** TASK TO CARRY OUT **
Give only the number of lines in the material below that contain the string "kern". Upper and lower case count as different.

** LISTING **
= = = = = = =

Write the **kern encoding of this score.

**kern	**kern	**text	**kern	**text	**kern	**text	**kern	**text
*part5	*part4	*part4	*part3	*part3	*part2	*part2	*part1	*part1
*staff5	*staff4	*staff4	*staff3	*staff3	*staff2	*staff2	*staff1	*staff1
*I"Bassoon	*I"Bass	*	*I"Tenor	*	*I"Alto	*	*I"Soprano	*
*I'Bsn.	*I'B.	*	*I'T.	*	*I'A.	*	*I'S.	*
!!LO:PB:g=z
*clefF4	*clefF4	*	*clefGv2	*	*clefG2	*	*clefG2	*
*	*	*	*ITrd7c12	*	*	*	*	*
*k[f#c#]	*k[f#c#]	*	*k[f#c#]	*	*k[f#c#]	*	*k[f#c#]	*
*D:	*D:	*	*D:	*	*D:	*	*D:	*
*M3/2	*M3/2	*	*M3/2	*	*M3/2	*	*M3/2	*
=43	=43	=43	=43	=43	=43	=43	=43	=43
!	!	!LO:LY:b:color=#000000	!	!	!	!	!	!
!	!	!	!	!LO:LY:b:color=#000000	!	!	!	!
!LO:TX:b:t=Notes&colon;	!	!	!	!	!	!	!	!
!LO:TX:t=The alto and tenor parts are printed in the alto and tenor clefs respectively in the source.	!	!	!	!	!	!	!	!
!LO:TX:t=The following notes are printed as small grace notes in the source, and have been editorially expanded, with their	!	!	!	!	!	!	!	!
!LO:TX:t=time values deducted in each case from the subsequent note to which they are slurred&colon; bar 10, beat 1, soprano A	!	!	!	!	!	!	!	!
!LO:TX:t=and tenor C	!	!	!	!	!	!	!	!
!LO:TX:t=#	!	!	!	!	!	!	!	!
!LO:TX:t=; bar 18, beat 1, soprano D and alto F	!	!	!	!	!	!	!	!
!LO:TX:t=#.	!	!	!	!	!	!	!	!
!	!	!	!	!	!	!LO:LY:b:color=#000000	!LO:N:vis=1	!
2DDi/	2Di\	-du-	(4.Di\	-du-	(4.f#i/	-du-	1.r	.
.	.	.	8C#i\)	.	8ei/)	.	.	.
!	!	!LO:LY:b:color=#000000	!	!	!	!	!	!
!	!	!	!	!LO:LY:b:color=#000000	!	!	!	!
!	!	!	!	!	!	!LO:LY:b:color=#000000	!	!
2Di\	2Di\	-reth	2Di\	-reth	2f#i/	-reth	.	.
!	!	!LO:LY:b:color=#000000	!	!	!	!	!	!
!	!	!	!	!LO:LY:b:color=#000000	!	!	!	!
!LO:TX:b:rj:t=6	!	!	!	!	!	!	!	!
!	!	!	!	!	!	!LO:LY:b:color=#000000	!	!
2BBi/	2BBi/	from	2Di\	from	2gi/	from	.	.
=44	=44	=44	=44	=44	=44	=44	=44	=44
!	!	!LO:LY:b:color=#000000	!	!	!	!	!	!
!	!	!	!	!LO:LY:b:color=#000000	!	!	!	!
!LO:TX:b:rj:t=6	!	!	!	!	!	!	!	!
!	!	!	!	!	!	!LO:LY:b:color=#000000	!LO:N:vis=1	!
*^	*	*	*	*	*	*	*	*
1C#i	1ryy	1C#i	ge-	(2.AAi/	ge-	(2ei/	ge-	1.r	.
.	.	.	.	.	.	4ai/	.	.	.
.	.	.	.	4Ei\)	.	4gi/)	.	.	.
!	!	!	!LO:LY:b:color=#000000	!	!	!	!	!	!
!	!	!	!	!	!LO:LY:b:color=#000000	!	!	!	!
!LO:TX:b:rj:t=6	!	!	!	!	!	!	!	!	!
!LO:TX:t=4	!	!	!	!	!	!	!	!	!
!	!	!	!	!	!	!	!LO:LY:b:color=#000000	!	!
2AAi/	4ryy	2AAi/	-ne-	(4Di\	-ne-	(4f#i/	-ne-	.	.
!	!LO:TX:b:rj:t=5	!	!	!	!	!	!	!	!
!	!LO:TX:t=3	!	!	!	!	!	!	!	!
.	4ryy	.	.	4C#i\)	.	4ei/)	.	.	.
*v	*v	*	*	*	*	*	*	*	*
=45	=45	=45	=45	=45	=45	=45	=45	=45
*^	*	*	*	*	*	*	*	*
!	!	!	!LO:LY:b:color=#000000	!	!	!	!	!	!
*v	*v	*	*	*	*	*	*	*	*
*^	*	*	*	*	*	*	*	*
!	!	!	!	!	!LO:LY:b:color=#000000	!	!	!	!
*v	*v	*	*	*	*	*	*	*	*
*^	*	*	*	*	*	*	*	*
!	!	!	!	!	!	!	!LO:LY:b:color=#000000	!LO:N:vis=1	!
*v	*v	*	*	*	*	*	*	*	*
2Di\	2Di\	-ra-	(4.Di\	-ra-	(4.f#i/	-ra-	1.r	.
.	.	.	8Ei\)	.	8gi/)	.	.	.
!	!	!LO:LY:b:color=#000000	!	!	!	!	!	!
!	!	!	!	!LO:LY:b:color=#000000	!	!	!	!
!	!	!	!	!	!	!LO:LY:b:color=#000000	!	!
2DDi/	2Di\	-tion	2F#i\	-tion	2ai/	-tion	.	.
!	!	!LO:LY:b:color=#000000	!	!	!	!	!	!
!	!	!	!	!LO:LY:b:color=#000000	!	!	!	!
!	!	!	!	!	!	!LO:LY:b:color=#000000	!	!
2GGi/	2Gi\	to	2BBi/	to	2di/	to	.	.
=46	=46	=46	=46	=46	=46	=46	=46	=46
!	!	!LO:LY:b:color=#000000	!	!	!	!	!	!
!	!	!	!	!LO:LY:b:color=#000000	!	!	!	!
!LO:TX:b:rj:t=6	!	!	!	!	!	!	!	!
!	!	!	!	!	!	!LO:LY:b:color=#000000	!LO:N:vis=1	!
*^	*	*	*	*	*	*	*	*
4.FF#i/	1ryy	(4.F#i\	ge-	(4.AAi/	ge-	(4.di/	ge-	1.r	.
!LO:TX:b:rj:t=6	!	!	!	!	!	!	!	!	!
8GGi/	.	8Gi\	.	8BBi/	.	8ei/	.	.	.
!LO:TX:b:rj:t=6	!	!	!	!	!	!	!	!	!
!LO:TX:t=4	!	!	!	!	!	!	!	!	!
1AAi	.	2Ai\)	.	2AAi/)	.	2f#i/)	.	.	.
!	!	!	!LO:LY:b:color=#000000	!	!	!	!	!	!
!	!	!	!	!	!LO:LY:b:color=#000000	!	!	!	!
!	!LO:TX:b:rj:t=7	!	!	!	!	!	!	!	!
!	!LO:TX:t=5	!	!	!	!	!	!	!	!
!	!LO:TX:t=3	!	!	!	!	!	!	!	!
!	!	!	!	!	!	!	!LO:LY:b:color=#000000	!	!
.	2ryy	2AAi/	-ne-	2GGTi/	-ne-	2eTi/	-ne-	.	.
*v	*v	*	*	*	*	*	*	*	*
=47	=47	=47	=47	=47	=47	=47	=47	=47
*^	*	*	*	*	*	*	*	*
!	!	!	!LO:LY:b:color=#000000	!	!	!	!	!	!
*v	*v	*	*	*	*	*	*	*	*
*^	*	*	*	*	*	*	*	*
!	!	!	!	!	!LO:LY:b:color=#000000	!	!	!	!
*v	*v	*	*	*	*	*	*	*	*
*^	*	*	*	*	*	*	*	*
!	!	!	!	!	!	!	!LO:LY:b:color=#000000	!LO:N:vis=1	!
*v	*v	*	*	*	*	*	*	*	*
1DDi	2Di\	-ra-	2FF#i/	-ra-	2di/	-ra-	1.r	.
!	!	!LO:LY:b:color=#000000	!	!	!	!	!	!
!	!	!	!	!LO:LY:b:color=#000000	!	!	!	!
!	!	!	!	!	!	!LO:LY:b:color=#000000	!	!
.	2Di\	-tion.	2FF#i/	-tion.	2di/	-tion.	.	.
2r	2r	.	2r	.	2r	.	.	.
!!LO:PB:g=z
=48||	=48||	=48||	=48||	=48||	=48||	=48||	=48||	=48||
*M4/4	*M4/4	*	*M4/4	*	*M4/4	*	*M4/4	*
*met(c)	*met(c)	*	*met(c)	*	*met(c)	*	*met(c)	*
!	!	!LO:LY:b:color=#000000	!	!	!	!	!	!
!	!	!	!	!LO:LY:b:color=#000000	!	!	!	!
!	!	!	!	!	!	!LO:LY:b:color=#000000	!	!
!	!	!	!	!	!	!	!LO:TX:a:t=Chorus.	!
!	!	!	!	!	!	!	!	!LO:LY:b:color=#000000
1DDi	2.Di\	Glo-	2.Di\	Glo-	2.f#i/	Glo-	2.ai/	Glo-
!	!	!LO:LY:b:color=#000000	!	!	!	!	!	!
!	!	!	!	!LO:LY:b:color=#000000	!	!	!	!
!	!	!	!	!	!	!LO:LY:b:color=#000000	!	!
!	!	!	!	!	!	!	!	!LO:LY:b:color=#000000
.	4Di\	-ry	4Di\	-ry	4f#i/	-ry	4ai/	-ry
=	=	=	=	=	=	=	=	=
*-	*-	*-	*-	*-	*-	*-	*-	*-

= = = = = = =

** SOLUTION TO THIS PROBLEM **
2